Vous avez raison de vouloir vous préoccuper du long terme. Mais il faut absolument hiérarchiser l'ordre des décisions. En France, compte tenu de la qualité des gestionnaires de l'électricité, elles ne sont pas urgentes. Ensuite, pour prendre les bonnes décisions, il faut une bonne information. L'État, c'est merveilleux, mais il ne sait pas tout. Je viens des télécommunications, et ce qui m'a le plus surpris a été que les équipementiers, qui échappaient à la régulation, et partant qui étaient plus bavards, nous tiennent à une semaine d'intervalle des discours radicalement contradictoires. Ne vous imaginez pas que l'État dispose d'une information parfaite. Nous faisons donc le pari que, dans cinq, dix, voire quinze ans, on en saura un peu plus, notamment sur les prix. En France, il existe plus ou moins un accord pour continuer le nucléaire. Mais dans quelle proportion ? Nous sommes partis de l'idée de le réserver à la production de base et d'utiliser l'énergie thermique en période de pointe, mais il s'agit d'une analyse simplificatrice. Quelle option prendre pour les centrales qui tournent 5 000 heures ? Si on opte pour le charbon ou pour le renouvelable, on n'aura pas besoin d'autant de nucléaire. Le souci du long terme n'implique pas de précipiter la décision.

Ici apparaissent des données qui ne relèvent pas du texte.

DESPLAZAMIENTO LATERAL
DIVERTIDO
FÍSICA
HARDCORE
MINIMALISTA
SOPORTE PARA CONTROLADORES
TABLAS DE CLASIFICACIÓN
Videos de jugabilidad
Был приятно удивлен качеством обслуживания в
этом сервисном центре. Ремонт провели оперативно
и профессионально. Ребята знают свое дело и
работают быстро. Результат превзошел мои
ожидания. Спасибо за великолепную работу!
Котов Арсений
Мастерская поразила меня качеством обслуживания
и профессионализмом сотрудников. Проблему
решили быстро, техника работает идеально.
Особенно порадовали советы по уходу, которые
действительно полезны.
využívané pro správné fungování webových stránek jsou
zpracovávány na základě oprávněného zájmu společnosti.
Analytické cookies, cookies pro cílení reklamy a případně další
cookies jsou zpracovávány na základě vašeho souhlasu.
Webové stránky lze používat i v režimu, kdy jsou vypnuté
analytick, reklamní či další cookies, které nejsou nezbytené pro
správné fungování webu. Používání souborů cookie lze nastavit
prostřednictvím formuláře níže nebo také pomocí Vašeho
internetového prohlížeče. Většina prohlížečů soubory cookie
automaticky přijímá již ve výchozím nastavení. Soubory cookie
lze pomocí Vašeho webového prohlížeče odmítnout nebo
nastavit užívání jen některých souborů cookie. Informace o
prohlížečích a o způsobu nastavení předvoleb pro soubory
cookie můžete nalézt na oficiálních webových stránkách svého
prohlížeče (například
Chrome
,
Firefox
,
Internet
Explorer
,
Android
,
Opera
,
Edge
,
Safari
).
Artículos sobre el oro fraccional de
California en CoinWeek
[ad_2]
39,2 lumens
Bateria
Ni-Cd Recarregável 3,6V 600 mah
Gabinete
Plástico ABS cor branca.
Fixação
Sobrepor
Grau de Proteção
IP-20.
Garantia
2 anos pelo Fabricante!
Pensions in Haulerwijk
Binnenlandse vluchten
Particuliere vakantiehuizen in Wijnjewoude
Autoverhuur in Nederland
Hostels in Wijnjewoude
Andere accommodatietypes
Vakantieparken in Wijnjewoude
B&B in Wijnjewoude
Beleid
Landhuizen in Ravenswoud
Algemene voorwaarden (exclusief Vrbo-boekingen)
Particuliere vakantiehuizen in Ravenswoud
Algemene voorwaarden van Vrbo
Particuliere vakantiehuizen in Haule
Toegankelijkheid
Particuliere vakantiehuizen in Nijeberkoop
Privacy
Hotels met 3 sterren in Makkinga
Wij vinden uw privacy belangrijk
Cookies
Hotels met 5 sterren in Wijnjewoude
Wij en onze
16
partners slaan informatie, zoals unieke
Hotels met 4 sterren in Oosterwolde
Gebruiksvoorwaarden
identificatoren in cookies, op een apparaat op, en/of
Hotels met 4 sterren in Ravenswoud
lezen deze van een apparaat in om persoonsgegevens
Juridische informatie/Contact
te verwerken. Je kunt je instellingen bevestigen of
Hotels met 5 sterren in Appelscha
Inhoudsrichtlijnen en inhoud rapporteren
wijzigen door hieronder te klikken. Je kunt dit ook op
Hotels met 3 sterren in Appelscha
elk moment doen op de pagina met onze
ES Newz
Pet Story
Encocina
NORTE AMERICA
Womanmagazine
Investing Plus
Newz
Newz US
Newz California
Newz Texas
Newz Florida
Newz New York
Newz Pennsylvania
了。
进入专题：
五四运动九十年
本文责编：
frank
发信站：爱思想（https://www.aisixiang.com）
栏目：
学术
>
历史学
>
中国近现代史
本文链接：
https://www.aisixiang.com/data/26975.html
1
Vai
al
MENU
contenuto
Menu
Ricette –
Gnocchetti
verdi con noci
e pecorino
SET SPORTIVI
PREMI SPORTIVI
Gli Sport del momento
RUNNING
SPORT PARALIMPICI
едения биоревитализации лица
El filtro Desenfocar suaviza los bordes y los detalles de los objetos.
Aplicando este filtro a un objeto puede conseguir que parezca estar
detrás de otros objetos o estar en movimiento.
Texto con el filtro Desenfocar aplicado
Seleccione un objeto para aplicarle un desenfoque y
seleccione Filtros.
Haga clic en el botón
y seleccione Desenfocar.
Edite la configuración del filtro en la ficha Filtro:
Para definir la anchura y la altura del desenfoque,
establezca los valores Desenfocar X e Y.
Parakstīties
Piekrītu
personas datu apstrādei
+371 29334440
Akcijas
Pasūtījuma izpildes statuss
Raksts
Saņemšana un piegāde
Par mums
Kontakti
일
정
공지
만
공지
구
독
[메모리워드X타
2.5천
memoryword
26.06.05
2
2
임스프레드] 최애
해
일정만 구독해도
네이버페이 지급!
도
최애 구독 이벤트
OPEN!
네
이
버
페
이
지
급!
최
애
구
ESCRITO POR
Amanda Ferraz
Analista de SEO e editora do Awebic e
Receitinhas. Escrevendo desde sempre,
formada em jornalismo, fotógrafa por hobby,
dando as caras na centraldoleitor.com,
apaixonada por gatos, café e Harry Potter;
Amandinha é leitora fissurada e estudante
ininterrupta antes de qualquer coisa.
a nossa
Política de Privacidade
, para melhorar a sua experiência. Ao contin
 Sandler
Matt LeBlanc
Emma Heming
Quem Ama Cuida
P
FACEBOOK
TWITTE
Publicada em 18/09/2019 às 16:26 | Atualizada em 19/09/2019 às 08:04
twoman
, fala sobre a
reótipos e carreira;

Pour le compteur intelligent, les technologies existent et nous ne sommes pas en avance. Quelle que soit la régulation qui sera adoptée, il faudra progresser dans ce domaine, ne serait-ce que pour favoriser les économies d'énergie. Il n'existe pas de lien automatique entre l'ouverture à la concurrence du marché des particuliers et la diffusion du compteur intelligent, mais la diffusion du compteur intelligent est une condition nécessaire à une plus grande ouverture à la concurrence de ce segment du marché. Cela étant, cette diffusion peut se faire tout en conservant un marché domestique de détail régulé.

PermalienPhoto de Serge Poignant

Nous vous remercions pour ce rapport qui va nourrir notre réflexion.